For now, companies supporting BYOD should check their licensing policies for any possible violations, he added.
Explaining Microsoft licensing for mobile enterprises
Enterprises with a "platform" Enterprise Agreement (EA), which is common in large companies, need to buy a Windows Upgrade, an Office license and a Client Access License (CAL) suite for any "qualified device," which includes any device used by or "for the benefit of" your organization, DeGroot said.
"Since that language says nothing about who owns the device, something an employee buys is covered equally to something the employer buys," DeGroot said.
"Interpreted strictly, that could mean if you read an email from your boss on your iPad, the company will need to count that device on the next anniversary of the agreement, when the customer 'trues up' any devices added during the year," DeGroot said.
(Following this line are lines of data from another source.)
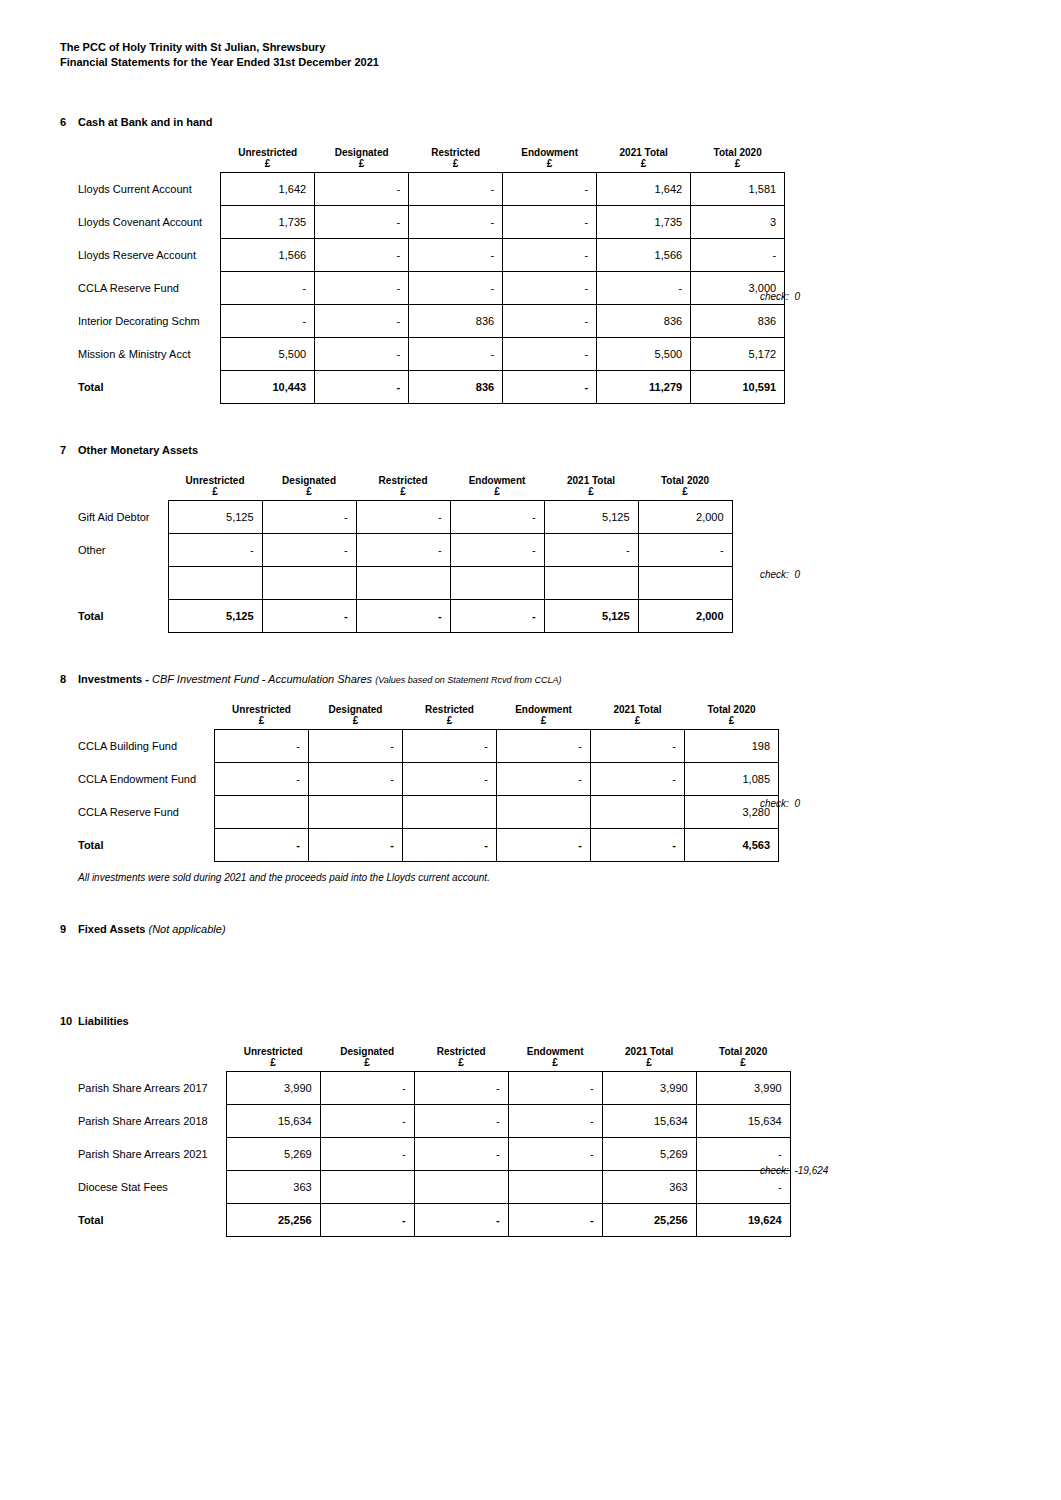The PCC of Holy Trinity with St Julian, Shrewsbury
Financial Statements for the Year Ended 31st December 2021
6 Cash at Bank and in hand
| | Unrestricted £ | Designated £ | Restricted £ | Endowment £ | 2021 Total £ | Total 2020 £ |
| --- | --- | --- | --- | --- | --- | --- |
| Lloyds Current Account | 1,642 | - | - | - | 1,642 | 1,581 |
| Lloyds Covenant Account | 1,735 | - | - | - | 1,735 | 3 |
| Lloyds Reserve Account | 1,566 | - | - | - | 1,566 | - |
| CCLA Reserve Fund | - | - | - | - | - | 3,000 |
| Interior Decorating Schm | - | - | 836 | - | 836 | 836 |
| Mission & Ministry Acct | 5,500 | - | - | - | 5,500 | 5,172 |
| Total | 10,443 | - | 836 | - | 11,279 | 10,591 |
check: 0
7 Other Monetary Assets
| | Unrestricted £ | Designated £ | Restricted £ | Endowment £ | 2021 Total £ | Total 2020 £ |
| --- | --- | --- | --- | --- | --- | --- |
| Gift Aid Debtor | 5,125 | - | - | - | 5,125 | 2,000 |
| Other | - | - | - | - | - | - |
| Total | 5,125 | - | - | - | 5,125 | 2,000 |
check: 0
8 Investments - CBF Investment Fund - Accumulation Shares (Values based on Statement Rcvd from CCLA)
| | Unrestricted £ | Designated £ | Restricted £ | Endowment £ | 2021 Total £ | Total 2020 £ |
| --- | --- | --- | --- | --- | --- | --- |
| CCLA Building Fund | - | - | - | - | - | 198 |
| CCLA Endowment Fund | - | - | - | - | - | 1,085 |
| CCLA Reserve Fund | | | | | | 3,280 |
| Total | - | - | - | - | - | 4,563 |
check: 0
All investments were sold during 2021 and the proceeds paid into the Lloyds current account.
9 Fixed Assets (Not applicable)
10 Liabilities
| | Unrestricted £ | Designated £ | Restricted £ | Endowment £ | 2021 Total £ | Total 2020 £ |
| --- | --- | --- | --- | --- | --- | --- |
| Parish Share Arrears 2017 | 3,990 | - | - | - | 3,990 | 3,990 |
| Parish Share Arrears 2018 | 15,634 | - | - | - | 15,634 | 15,634 |
| Parish Share Arrears 2021 | 5,269 | - | - | - | 5,269 | - |
| Diocese Stat Fees | 363 | | | | 363 | - |
| Total | 25,256 | - | - | - | 25,256 | 19,624 |
check: -19,624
Typically, adding a "qualified device" to an EA costs $900 to $1,300, depending on the enterprise discount level and the type of CAL suite, he added.
There is an exception to the qualified desktop rule for devices that access Microsoft software using VDI. "Since VDI, in Microsoft's view, includes Remote Desktop Services, which is a very popular way to get at your corporate resources with an iPad, a lot of tablets will still be considered qualified devices, but not necessarily all," DeGroot said.
Customers with licensing agreements that don't have the "qualified desktop" language are off the hook, he said.
But IT pros also have to consider how devices are used. If a company doesn't have an EA and employees use mobile devices to access only email from the company's Exchange server, all that's needed are Windows and Exchange Client Access licenses, DeGroot said.
If employees use RDS to access Office from their iPads, the company needs an RDS CAL, and the device must have an Office license -- even if the device can't run Office, DeGroot said. In addition, if employees use their smartphones and tablets to access documents from a SharePoint Server, the company needs a CAL for that, too, he said.
Companies can get around these licensing issues by encouraging the use of mobile applications that let users view Office documents, said Michael Oh, CEO of Apple device consultancy TechSuperPowers in Boston. Some of these apps include Apple iWork, Quick Office or DataViz Inc.'s DocumentsToGo products.
"These apps are limited, but for many people, they are more than sufficient," Oh said.
As mentioned earlier, companies also use RDP or VDI to deliver Microsoft apps to mobile devices. But this isn't ideal because virtual desktops typically don't conform to most tablet and smartphone screens, said Brian Katz, a director of mobility engineering at a pharmaceutical company based in New Jersey. It's a "good idea for a quick problem solve, but painful for more than a little bit of time," he said.
Cloud-based offerings such as Office 365 could be a better option. "[Customers] will have to look at per-user licensing where possible," Directions on Microsoft's Helm said. "For Microsoft, that means per-user prescription licensing through things like Office 365."
In the short term, a subscription to hosted Exchange should cost about the same as purchasing CALs for users who access on-premises mail servers, DeGroot said. "However, unless you've moved all of your Exchange [servers] to the cloud, you may find that keeping both on-premises and cloud email going for different uses and devices is more trouble than it's worth," he said.
Also, if a company's licenses are based on User CALs, extra CALs may not be necessary. These CALs are purchased for users, not devices, so a user can legally use any device without needing other CALs.
If the organization uses Device CALs, then the device does need its own set of CALs.
"User and Device CALs cost the same, and these days, precisely because so many people access email and other resources from multiple machines, I recommend going with User CALs," DeGroot said.
Both Katz and Oh said they expect Microsoft to deliver a version of Office for the iPad soon.
"It's up to Microsoft to decide if Office for the iPad is necessary," Oh said. "But they offer it for the Mac, and they are missing out on millions of potential iPad Office users at this point."